## Dataset entries
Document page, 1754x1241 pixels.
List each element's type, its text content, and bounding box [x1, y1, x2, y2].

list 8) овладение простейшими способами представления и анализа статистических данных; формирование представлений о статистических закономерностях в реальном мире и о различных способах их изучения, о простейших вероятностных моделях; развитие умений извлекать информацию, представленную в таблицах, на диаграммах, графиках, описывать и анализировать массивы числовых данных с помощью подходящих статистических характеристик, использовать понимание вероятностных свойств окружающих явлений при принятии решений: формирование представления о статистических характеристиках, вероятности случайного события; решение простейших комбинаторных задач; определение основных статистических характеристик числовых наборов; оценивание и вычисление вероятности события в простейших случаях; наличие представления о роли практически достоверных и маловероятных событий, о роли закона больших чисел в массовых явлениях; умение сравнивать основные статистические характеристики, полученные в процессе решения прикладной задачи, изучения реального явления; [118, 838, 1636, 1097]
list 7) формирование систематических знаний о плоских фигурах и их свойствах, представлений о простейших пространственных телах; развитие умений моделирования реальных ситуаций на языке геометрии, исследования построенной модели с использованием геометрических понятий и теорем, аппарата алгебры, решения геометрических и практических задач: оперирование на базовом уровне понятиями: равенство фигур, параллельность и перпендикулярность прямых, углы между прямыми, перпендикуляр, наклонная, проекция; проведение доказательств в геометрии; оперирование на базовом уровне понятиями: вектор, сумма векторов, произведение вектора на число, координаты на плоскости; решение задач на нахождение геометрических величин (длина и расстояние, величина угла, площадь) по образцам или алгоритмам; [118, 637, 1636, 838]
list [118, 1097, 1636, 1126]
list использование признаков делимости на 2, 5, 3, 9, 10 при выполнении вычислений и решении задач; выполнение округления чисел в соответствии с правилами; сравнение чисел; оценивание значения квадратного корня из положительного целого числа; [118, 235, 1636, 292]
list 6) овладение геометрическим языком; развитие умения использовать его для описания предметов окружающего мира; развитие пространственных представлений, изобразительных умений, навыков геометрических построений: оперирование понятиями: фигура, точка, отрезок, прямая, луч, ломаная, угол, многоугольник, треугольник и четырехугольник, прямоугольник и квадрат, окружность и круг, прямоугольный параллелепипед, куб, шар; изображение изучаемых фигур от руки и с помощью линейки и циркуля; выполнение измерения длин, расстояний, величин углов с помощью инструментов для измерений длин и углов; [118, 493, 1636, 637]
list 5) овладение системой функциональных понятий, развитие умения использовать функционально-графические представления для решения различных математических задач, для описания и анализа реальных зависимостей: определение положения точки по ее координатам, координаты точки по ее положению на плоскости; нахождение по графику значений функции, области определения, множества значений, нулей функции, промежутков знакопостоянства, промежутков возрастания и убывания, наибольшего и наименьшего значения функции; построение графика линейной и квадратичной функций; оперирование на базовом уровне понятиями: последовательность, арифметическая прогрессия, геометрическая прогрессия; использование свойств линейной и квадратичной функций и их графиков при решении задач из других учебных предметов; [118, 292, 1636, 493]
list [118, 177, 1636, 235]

## What to do
Every entry above should be transcribed exactly and in full.

## Answer for the task
Document page, 1754x1241 pixels.
List each element's type, its text content, and bounding box [x1, y1, x2, y2].

list 8) овладение простейшими способами представления и анализа статистических данных; формирование представлений о статистических закономерностях в реальном мире и о различных способах их изучения, о простейших вероятностных моделях; развитие умений извлекать информацию, представленную в таблицах, на диаграммах, графиках, описывать и анализировать массивы числовых данных с помощью подходящих статистических характеристик, использовать понимание вероятностных свойств окружающих явлений при принятии решений: формирование представления о статистических характеристиках, вероятности случайного события; решение простейших комбинаторных задач; определение основных статистических характеристик числовых наборов; оценивание и вычисление вероятности события в простейших случаях; наличие представления о роли практически достоверных и маловероятных событий, о роли закона больших чисел в массовых явлениях; умение сравнивать основные статистические характеристики, полученные в процессе решения прикладной задачи, изучения реального явления; [118, 838, 1636, 1097]
list 7) формирование систематических знаний о плоских фигурах и их свойствах, представлений о простейших пространственных телах; развитие умений моделирования реальных ситуаций на языке геометрии, исследования построенной модели с использованием геометрических понятий и теорем, аппарата алгебры, решения геометрических и практических задач: оперирование на базовом уровне понятиями: равенство фигур, параллельность и перпендикулярность прямых, углы между прямыми, перпендикуляр, наклонная, проекция; проведение доказательств в геометрии; оперирование на базовом уровне понятиями: вектор, сумма векторов, произведение вектора на число, координаты на плоскости; решение задач на нахождение геометрических величин (длина и расстояние, величина угла, площадь) по образцам или алгоритмам; [118, 637, 1636, 838]
list [118, 1097, 1636, 1126]
list использование признаков делимости на 2, 5, 3, 9, 10 при выполнении вычислений и решении задач; выполнение округления чисел в соответствии с правилами; сравнение чисел; оценивание значения квадратного корня из положительного целого числа; [118, 235, 1636, 292]
list 6) овладение геометрическим языком; развитие умения использовать его для описания предметов окружающего мира; развитие пространственных представлений, изобразительных умений, навыков геометрических построений: оперирование понятиями: фигура, точка, отрезок, прямая, луч, ломаная, угол, многоугольник, треугольник и четырехугольник, прямоугольник и квадрат, окружность и круг, прямоугольный параллелепипед, куб, шар; изображение изучаемых фигур от руки и с помощью линейки и циркуля; выполнение измерения длин, расстояний, величин углов с помощью инструментов для измерений длин и углов; [118, 493, 1636, 637]
list 5) овладение системой функциональных понятий, развитие умения использовать функционально-графические представления для решения различных математических задач, для описания и анализа реальных зависимостей: определение положения точки по ее координатам, координаты точки по ее положению на плоскости; нахождение по графику значений функции, области определения, множества значений, нулей функции, промежутков знакопостоянства, промежутков возрастания и убывания, наибольшего и наименьшего значения функции; построение графика линейной и квадратичной функций; оперирование на базовом уровне понятиями: последовательность, арифметическая прогрессия, геометрическая прогрессия; использование свойств линейной и квадратичной функций и их графиков при решении задач из других учебных предметов; [118, 292, 1636, 493]
list [118, 177, 1636, 235]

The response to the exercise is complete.